Ahhh! There maybe some inefficiencies/deficiencies with how comments are handled. Raise an issue on that if you spot something of concern!
Reopening. Whitespace before comment was one issue (not pyemu related). But there still seems to be an issue with sep='\s+' when writing to mult2model_info file.
I suspect that there will be issues relating to the '' the string probably needs to be r'\s+'.
More generally though, I think we need to consider what use case we are trying to cover off here:
If the extension is not ".csv" and the file is a list-like file, then the default is '\s+' internally -- no change necessary. (Actually ' ' is what get written to our mult2model info file. We collapse the spaces in the resulting model input files--sorry, not sorry).
If the extension is ".csv" but we actually have a space delimited list-like file you might be able to get away with r'\s+' (in the case when the number of spaces as delimiter is > 1 and variable).
If the file is ".csv" and array-like and is actually space delimited with multiple spaces we may have a bit of a challenge with the current code.

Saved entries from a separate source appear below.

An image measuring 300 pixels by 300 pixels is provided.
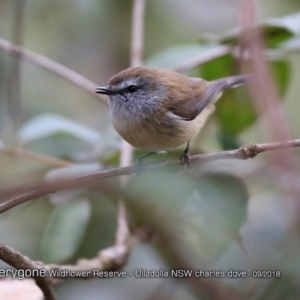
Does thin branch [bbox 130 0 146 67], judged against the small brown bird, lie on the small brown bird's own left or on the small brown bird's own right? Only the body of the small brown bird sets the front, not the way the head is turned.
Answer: on the small brown bird's own right

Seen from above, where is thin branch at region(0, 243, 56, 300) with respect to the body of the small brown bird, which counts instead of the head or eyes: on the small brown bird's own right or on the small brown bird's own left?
on the small brown bird's own left

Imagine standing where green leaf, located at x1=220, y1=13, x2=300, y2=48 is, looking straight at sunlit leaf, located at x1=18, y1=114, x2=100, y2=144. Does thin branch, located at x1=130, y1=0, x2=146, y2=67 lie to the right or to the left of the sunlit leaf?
left

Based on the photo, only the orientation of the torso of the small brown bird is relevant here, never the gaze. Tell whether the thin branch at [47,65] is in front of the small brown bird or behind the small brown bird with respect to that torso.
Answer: in front

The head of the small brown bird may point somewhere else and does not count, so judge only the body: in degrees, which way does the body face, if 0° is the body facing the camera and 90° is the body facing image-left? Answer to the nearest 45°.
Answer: approximately 90°

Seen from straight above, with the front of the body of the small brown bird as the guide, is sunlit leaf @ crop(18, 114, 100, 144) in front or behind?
in front

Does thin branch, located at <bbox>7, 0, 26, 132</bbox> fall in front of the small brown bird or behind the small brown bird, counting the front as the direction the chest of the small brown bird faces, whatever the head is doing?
in front

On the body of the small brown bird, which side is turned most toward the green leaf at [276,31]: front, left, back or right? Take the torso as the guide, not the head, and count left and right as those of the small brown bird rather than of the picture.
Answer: back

This uses the numpy engine which when sep=None treats multiple delims as one (I believe). -- the issue we might have is that if we pass 'sep=None' for these files, internally we store sep=',' for csvs. So this is probs where we need a change. If the user explicitly says that the array type files is space delimited (sep=' ') we might need to allow for multiple delims as one (internally change to sep=None).
Im just trying to catch-up on this convo.  I think generally (given that it is now 2022) we should treat "whitespace" as any combination of one or more spaces and/or tabs.  And I think that is what sep="\+s" and assume that when we recreate the files for the model at runtime, we can use that same definition of "whitespace" - a single space is sufficient (like B said - sorry, not sorry).  So about the file extension tho...if sep is not passed, then I think we have to rely on extension, right?  If sep is passed, then ignore extension?
It was an issue with a space before a comment_char, combined with my inability to navigate the complexity of pst_from. In a whitespace delimited file pandas thinks there is a column before the comment_char (as it would with something like: ",#comment", makes sense). Sorry my coding skills are still stuck in 1997 (a great year... if any of you were alive back then)!